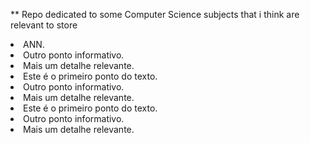 ** Repo dedicated to some Computer Science subjects that i think are relevant to store

<li>ANN.</li>
<li>Outro ponto informativo.</li>
<li>Mais um detalhe relevante.</li>
<li>Este é o primeiro ponto do texto.</li>
<li>Outro ponto informativo.</li>
<li>Mais um detalhe relevante.</li>
<li>Este é o primeiro ponto do texto.</li>
<li>Outro ponto informativo.</li>
<li>Mais um detalhe relevante.</li>


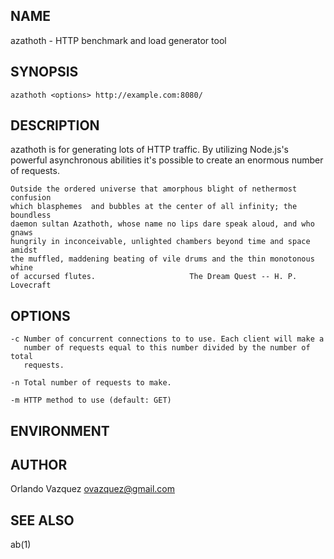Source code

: NAME
----

azathoth - HTTP benchmark and load generator tool

SYNOPSIS
--------

    azathoth <options> http://example.com:8080/

DESCRIPTION
-----------

azathoth is for generating lots of HTTP traffic. By utilizing Node.js's powerful
asynchronous abilities it's possible to create an enormous number of requests.

    Outside the ordered universe that amorphous blight of nethermost confusion
    which blasphemes  and bubbles at the center of all infinity; the boundless
    daemon sultan Azathoth, whose name no lips dare speak aloud, and who gnaws
    hungrily in inconceivable, unlighted chambers beyond time and space amidst
    the muffled, maddening beating of vile drums and the thin monotonous whine
    of accursed flutes.                     The Dream Quest -- H. P. Lovecraft

OPTIONS
-------
    
    -c Number of concurrent connections to to use. Each client will make a
       number of requests equal to this number divided by the number of total
       requests.

    -n Total number of requests to make.

    -m HTTP method to use (default: GET)


ENVIRONMENT
-----------


AUTHOR
------

Orlando Vazquez <ovazquez@gmail.com>

SEE ALSO
--------

ab(1)
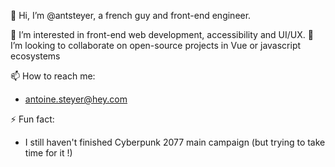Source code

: 👋 Hi, I’m @antsteyer, a french guy and front-end engineer.

👀 I’m interested in front-end web development, accessibility and UI/UX.
💞️ I’m looking to collaborate on open-source projects in Vue or javascript ecosystems

📫 How to reach me:
  - antoine.steyer@hey.com

⚡ Fun fact:
  - I still haven't finished Cyberpunk 2077 main campaign (but trying to take time for it !)
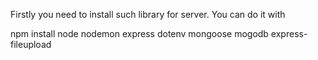 Firstly you need to install such library for server. You can do it with

npm install node nodemon express dotenv mongoose mogodb express-fileupload
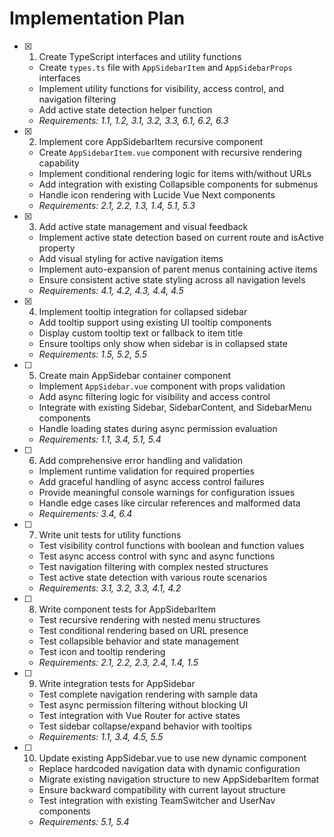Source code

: # Implementation Plan

- [x] 1. Create TypeScript interfaces and utility functions
  - Create `types.ts` file with `AppSidebarItem` and `AppSidebarProps` interfaces
  - Implement utility functions for visibility, access control, and navigation filtering
  - Add active state detection helper function
  - _Requirements: 1.1, 1.2, 3.1, 3.2, 3.3, 6.1, 6.2, 6.3_

- [x] 2. Implement core AppSidebarItem recursive component
  - Create `AppSidebarItem.vue` component with recursive rendering capability
  - Implement conditional rendering logic for items with/without URLs
  - Add integration with existing Collapsible components for submenus
  - Handle icon rendering with Lucide Vue Next components
  - _Requirements: 2.1, 2.2, 1.3, 1.4, 5.1, 5.3_

- [x] 3. Add active state management and visual feedback
  - Implement active state detection based on current route and isActive property
  - Add visual styling for active navigation items
  - Implement auto-expansion of parent menus containing active items
  - Ensure consistent active state styling across all navigation levels
  - _Requirements: 4.1, 4.2, 4.3, 4.4, 4.5_

- [x] 4. Implement tooltip integration for collapsed sidebar
  - Add tooltip support using existing UI tooltip components
  - Display custom tooltip text or fallback to item title
  - Ensure tooltips only show when sidebar is in collapsed state
  - _Requirements: 1.5, 5.2, 5.5_

- [ ] 5. Create main AppSidebar container component
  - Implement `AppSidebar.vue` component with props validation
  - Add async filtering logic for visibility and access control
  - Integrate with existing Sidebar, SidebarContent, and SidebarMenu components
  - Handle loading states during async permission evaluation
  - _Requirements: 1.1, 3.4, 5.1, 5.4_

- [ ] 6. Add comprehensive error handling and validation
  - Implement runtime validation for required properties
  - Add graceful handling of async access control failures
  - Provide meaningful console warnings for configuration issues
  - Handle edge cases like circular references and malformed data
  - _Requirements: 3.4, 6.4_

- [ ] 7. Write unit tests for utility functions
  - Test visibility control functions with boolean and function values
  - Test async access control with sync and async functions
  - Test navigation filtering with complex nested structures
  - Test active state detection with various route scenarios
  - _Requirements: 3.1, 3.2, 3.3, 4.1, 4.2_

- [ ] 8. Write component tests for AppSidebarItem
  - Test recursive rendering with nested menu structures
  - Test conditional rendering based on URL presence
  - Test collapsible behavior and state management
  - Test icon and tooltip rendering
  - _Requirements: 2.1, 2.2, 2.3, 2.4, 1.4, 1.5_

- [ ] 9. Write integration tests for AppSidebar
  - Test complete navigation rendering with sample data
  - Test async permission filtering without blocking UI
  - Test integration with Vue Router for active states
  - Test sidebar collapse/expand behavior with tooltips
  - _Requirements: 1.1, 3.4, 4.5, 5.5_

- [ ] 10. Update existing AppSidebar.vue to use new dynamic component
  - Replace hardcoded navigation data with dynamic configuration
  - Migrate existing navigation structure to new AppSidebarItem format
  - Ensure backward compatibility with current layout structure
  - Test integration with existing TeamSwitcher and UserNav components
  - _Requirements: 5.1, 5.4_
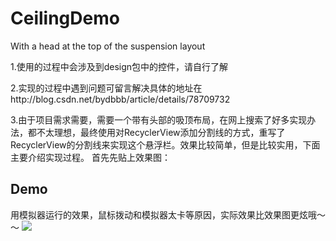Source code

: # CeilingDemo
With a head at the top of the suspension layout

1.使用的过程中会涉及到design包中的控件，请自行了解

2.实现的过程中遇到问题可留言解决具体的地址在http://blog.csdn.net/bydbbb/article/details/78709732

3.由于项目需求需要，需要一个带有头部的吸顶布局，在网上搜索了好多实现办法，都不太理想，最终使用对RecyclerView添加分割线的方式，重写了RecyclerView的分割线来实现这个悬浮栏。效果比较简单，但是比较实用，下面主要介绍实现过程。
首先先贴上效果图：

## Demo
用模拟器运行的效果，鼠标拨动和模拟器太卡等原因，实际效果比效果图更炫哦～～
![](https://img-blog.csdn.net/20171204133548754?watermark/2/text/aHR0cDovL2Jsb2cuY3Nkbi5uZXQvYnlkYmJi/font/5a6L5L2T/fontsize/400/fill/I0JBQkFCMA==/dissolve/70/gravity/SouthEast)
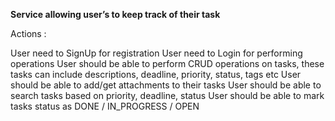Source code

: **Service allowing user’s to keep track of their task**

Actions : 

User need to SignUp for registration
User need to Login for performing operations
User should be able to perform CRUD operations on tasks, these tasks can include descriptions, deadline, priority, status, tags etc 
User should be able to add/get attachments to their tasks
User should be able to search tasks based on priority, deadline, status
User should be able to mark tasks status as DONE / IN_PROGRESS / OPEN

→ **ACTIVITY**
Take the material above and output only the lines from the one that contains "- Replace hardcoded" through the one that contains "1.使用的过程中会涉及到design包中的控件，请自行了解", ends included and images left out.

→ **RESULT OF THE TASK**
  - Replace hardcoded navigation data with dynamic configuration
  - Migrate existing navigation structure to new AppSidebarItem format
  - Ensure backward compatibility with current layout structure
  - Test integration with existing TeamSwitcher and UserNav components
  - _Requirements: 5.1, 5.4_
Source code

: # CeilingDemo
With a head at the top of the suspension layout

1.使用的过程中会涉及到design包中的控件，请自行了解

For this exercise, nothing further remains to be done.